**ASSIGNMENT:**
Once you find the line containing "Uitsluiting** verwijderd. (CAMP-46161)" in the data below, copy it and each following line exactly, up to and including the line containing "Schema** menu. (CAMP-47798)", and nothing else.

**RAW DATA:**
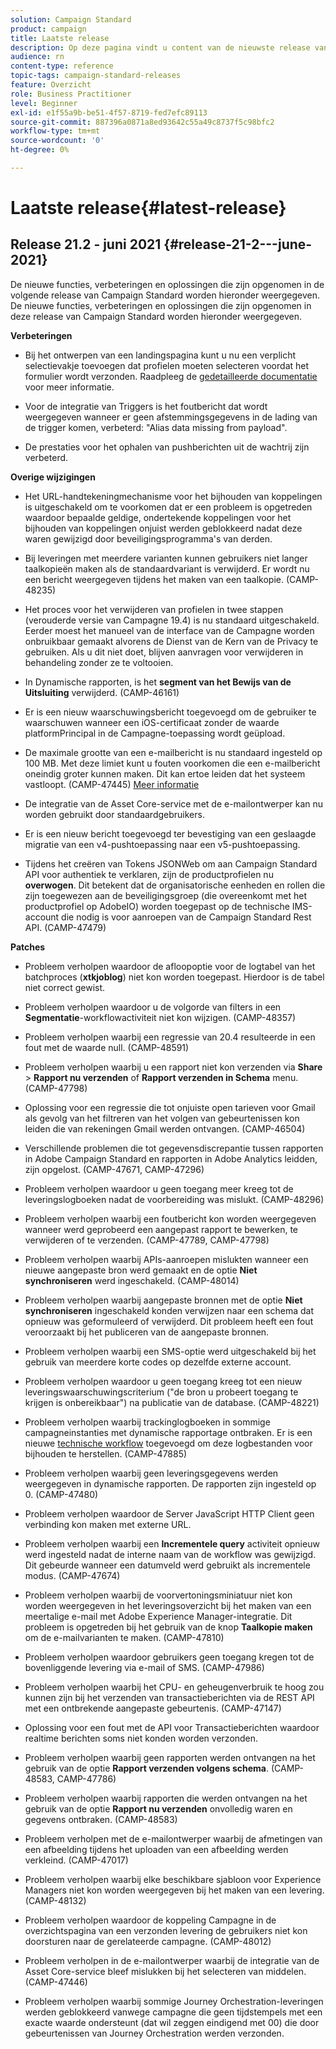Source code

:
 ```yaml
---
solution: Campaign Standard
product: campaign
title: Laatste release
description: Op deze pagina vindt u content van de nieuwste release van Campaign Standard
audience: rn
content-type: reference
topic-tags: campaign-standard-releases
feature: Overzicht
role: Business Practitioner
level: Beginner
exl-id: e1f55a9b-be51-4f57-8719-fed7efc89113
source-git-commit: 887396a0871a8ed93642c55a49c8737f5c98bfc2
workflow-type: tm+mt
source-wordcount: '0'
ht-degree: 0%

---
```



# Laatste release{#latest-release}

## Release 21.2 - juni 2021 {#release-21-2---june-2021}

De nieuwe functies, verbeteringen en oplossingen die zijn opgenomen in de volgende release van Campaign Standard worden hieronder weergegeven. De nieuwe functies, verbeteringen en oplossingen die zijn opgenomen in deze release van Campaign Standard worden hieronder weergegeven.

**Verbeteringen**

* Bij het ontwerpen van een landingspagina kunt u nu een verplicht selectievakje toevoegen dat profielen moeten selecteren voordat het formulier wordt verzonden. Raadpleeg de [gedetailleerde documentatie](../../channels/using/managing-landing-page-form-data.md#agreement-checkbox) voor meer informatie.

* Voor de integratie van Triggers is het foutbericht dat wordt weergegeven wanneer er geen afstemmingsgegevens in de lading van de trigger komen, verbeterd: &quot;Alias data missing from payload&quot;.

* De prestaties voor het ophalen van pushberichten uit de wachtrij zijn verbeterd.

**Overige wijzigingen**

* Het URL-handtekeningmechanisme voor het bijhouden van koppelingen is uitgeschakeld om te voorkomen dat er een probleem is opgetreden waardoor bepaalde geldige, ondertekende koppelingen voor het bijhouden van koppelingen onjuist werden geblokkeerd nadat deze waren gewijzigd door beveiligingsprogramma&#39;s van derden.

* Bij leveringen met meerdere varianten kunnen gebruikers niet langer taalkopieën maken als de standaardvariant is verwijderd. Er wordt nu een bericht weergegeven tijdens het maken van een taalkopie. (CAMP-48235)

* Het proces voor het verwijderen van profielen in twee stappen (verouderde versie van Campagne 19.4) is nu standaard uitgeschakeld. Eerder moest het manueel van de interface van de Campagne worden onbruikbaar gemaakt alvorens de Dienst van de Kern van de Privacy te gebruiken. Als u dit niet doet, blijven aanvragen voor verwijderen in behandeling zonder ze te voltooien.

* In Dynamische rapporten, is het **segment van het Bewijs van de Uitsluiting** verwijderd. (CAMP-46161)

* Er is een nieuw waarschuwingsbericht toegevoegd om de gebruiker te waarschuwen wanneer een iOS-certificaat zonder de waarde platformPrincipal in de Campagne-toepassing wordt geüpload.

* De maximale grootte van een e-mailbericht is nu standaard ingesteld op 100 MB. Met deze limiet kunt u fouten voorkomen die een e-mailbericht oneindig groter kunnen maken. Dit kan ertoe leiden dat het systeem vastloopt. (CAMP-47445) [Meer informatie](../../sending/using/design-and-personalize.md#email-size)

* De integratie van de Asset Core-service met de e-mailontwerper kan nu worden gebruikt door standaardgebruikers.

* Er is een nieuw bericht toegevoegd ter bevestiging van een geslaagde migratie van een v4-pushtoepassing naar een v5-pushtoepassing.

* Tijdens het creëren van Tokens JSONWeb om aan Campaign Standard API voor authentiek te verklaren, zijn de productprofielen nu **overwogen**. Dit betekent dat de organisatorische eenheden en rollen die zijn toegewezen aan de beveiligingsgroep (die overeenkomt met het productprofiel op AdobeIO) worden toegepast op de technische IMS-account die nodig is voor aanroepen van de Campaign Standard Rest API. (CAMP-47479)

**Patches**

* Probleem verholpen waardoor de afloopoptie voor de logtabel van het batchproces (**xtkjoblog**) niet kon worden toegepast. Hierdoor is de tabel niet correct gewist.

* Probleem verholpen waardoor u de volgorde van filters in een **Segmentatie**-workflowactiviteit niet kon wijzigen. (CAMP-48357)

* Probleem verholpen waarbij een regressie van 20.4 resulteerde in een fout met de waarde null. (CAMP-48591)

* Probleem verholpen waarbij u een rapport niet kon verzenden via **Share** > **Rapport nu verzenden** of **Rapport verzenden in Schema** menu. (CAMP-47798)

* Oplossing voor een regressie die tot onjuiste open tarieven voor Gmail als gevolg van het filtreren van het volgen van gebeurtenissen kon leiden die van rekeningen Gmail werden ontvangen. (CAMP-46504)

* Verschillende problemen die tot gegevensdiscrepantie tussen rapporten in Adobe Campaign Standard en rapporten in Adobe Analytics leidden, zijn opgelost. (CAMP-47671, CAMP-47296)

* Probleem verholpen waardoor u geen toegang meer kreeg tot de leveringslogboeken nadat de voorbereiding was mislukt. (CAMP-48296)

* Probleem verholpen waarbij een foutbericht kon worden weergegeven wanneer werd geprobeerd een aangepast rapport te bewerken, te verwijderen of te verzenden. (CAMP-47789, CAMP-47798)

* Probleem verholpen waarbij APIs-aanroepen mislukten wanneer een nieuwe aangepaste bron werd gemaakt en de optie **Niet synchroniseren** werd ingeschakeld. (CAMP-48014)

* Probleem verholpen waarbij aangepaste bronnen met de optie **Niet synchroniseren** ingeschakeld konden verwijzen naar een schema dat opnieuw was geformuleerd of verwijderd. Dit probleem heeft een fout veroorzaakt bij het publiceren van de aangepaste bronnen.

* Probleem verholpen waarbij een SMS-optie werd uitgeschakeld bij het gebruik van meerdere korte codes op dezelfde externe account.

* Probleem verholpen waardoor u geen toegang kreeg tot een nieuw leveringswaarschuwingscriterium (&quot;de bron u probeert toegang te krijgen is onbereikbaar&quot;) na publicatie van de database. (CAMP-48221)

* Probleem verholpen waarbij trackinglogboeken in sommige campagneinstanties met dynamische rapportage ontbraken. Er is een nieuwe [technische workflow](../../administration/using/technical-workflows.md) toegevoegd om deze logbestanden voor bijhouden te herstellen. (CAMP-47885)

* Probleem verholpen waarbij geen leveringsgegevens werden weergegeven in dynamische rapporten. De rapporten zijn ingesteld op 0. (CAMP-47480)

* Probleem verholpen waardoor de Server JavaScript HTTP Client geen verbinding kon maken met externe URL.

* Probleem verholpen waarbij een **Incrementele query** activiteit opnieuw werd ingesteld nadat de interne naam van de workflow was gewijzigd. Dit gebeurde wanneer een datumveld werd gebruikt als incrementele modus. (CAMP-47674)

* Probleem verholpen waarbij de voorvertoningsminiatuur niet kon worden weergegeven in het leveringsoverzicht bij het maken van een meertalige e-mail met Adobe Experience Manager-integratie. Dit probleem is opgetreden bij het gebruik van de knop **Taalkopie maken** om de e-mailvarianten te maken. (CAMP-47810)

* Probleem verholpen waardoor gebruikers geen toegang kregen tot de bovenliggende levering via e-mail of SMS. (CAMP-47986)

* Probleem verholpen waarbij het CPU- en geheugenverbruik te hoog zou kunnen zijn bij het verzenden van transactieberichten via de REST API met een ontbrekende aangepaste gebeurtenis. (CAMP-47147)

* Oplossing voor een fout met de API voor Transactieberichten waardoor realtime berichten soms niet konden worden verzonden.

* Probleem verholpen waarbij geen rapporten werden ontvangen na het gebruik van de optie **Rapport verzenden volgens schema**. (CAMP-48583, CAMP-47786)

* Probleem verholpen waarbij rapporten die werden ontvangen na het gebruik van de optie **Rapport nu verzenden** onvolledig waren en gegevens ontbraken. (CAMP-48583)

* Probleem verholpen met de e-mailontwerper waarbij de afmetingen van een afbeelding tijdens het uploaden van een afbeelding werden verkleind. (CAMP-47017)

* Probleem verholpen waarbij elke beschikbare sjabloon voor Experience Managers niet kon worden weergegeven bij het maken van een levering. (CAMP-48132)

* Probleem verholpen waardoor de koppeling Campagne in de overzichtspagina van een verzonden levering de gebruikers niet kon doorsturen naar de gerelateerde campagne. (CAMP-48012)

* Probleem verholpen in de e-mailontwerper waarbij de integratie van de Asset Core-service bleef mislukken bij het selecteren van middelen. (CAMP-47446)

* Probleem verholpen waarbij sommige Journey Orchestration-leveringen werden geblokkeerd vanwege campagne die geen tijdstempels met een exacte waarde ondersteunt (dat wil zeggen eindigend met 00) die door gebeurtenissen van Journey Orchestration werden verzonden.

**ANSWER AREA:**
* In Dynamische rapporten, is het **segment van het Bewijs van de Uitsluiting** verwijderd. (CAMP-46161)

* Er is een nieuw waarschuwingsbericht toegevoegd om de gebruiker te waarschuwen wanneer een iOS-certificaat zonder de waarde platformPrincipal in de Campagne-toepassing wordt geüpload.

* De maximale grootte van een e-mailbericht is nu standaard ingesteld op 100 MB. Met deze limiet kunt u fouten voorkomen die een e-mailbericht oneindig groter kunnen maken. Dit kan ertoe leiden dat het systeem vastloopt. (CAMP-47445) [Meer informatie](../../sending/using/design-and-personalize.md#email-size)

* De integratie van de Asset Core-service met de e-mailontwerper kan nu worden gebruikt door standaardgebruikers.

* Er is een nieuw bericht toegevoegd ter bevestiging van een geslaagde migratie van een v4-pushtoepassing naar een v5-pushtoepassing.

* Tijdens het creëren van Tokens JSONWeb om aan Campaign Standard API voor authentiek te verklaren, zijn de productprofielen nu **overwogen**. Dit betekent dat de organisatorische eenheden en rollen die zijn toegewezen aan de beveiligingsgroep (die overeenkomt met het productprofiel op AdobeIO) worden toegepast op de technische IMS-account die nodig is voor aanroepen van de Campaign Standard Rest API. (CAMP-47479)

**Patches**

* Probleem verholpen waardoor de afloopoptie voor de logtabel van het batchproces (**xtkjoblog**) niet kon worden toegepast. Hierdoor is de tabel niet correct gewist.

* Probleem verholpen waardoor u de volgorde van filters in een **Segmentatie**-workflowactiviteit niet kon wijzigen. (CAMP-48357)

* Probleem verholpen waarbij een regressie van 20.4 resulteerde in een fout met de waarde null. (CAMP-48591)

* Probleem verholpen waarbij u een rapport niet kon verzenden via **Share** > **Rapport nu verzenden** of **Rapport verzenden in Schema** menu. (CAMP-47798)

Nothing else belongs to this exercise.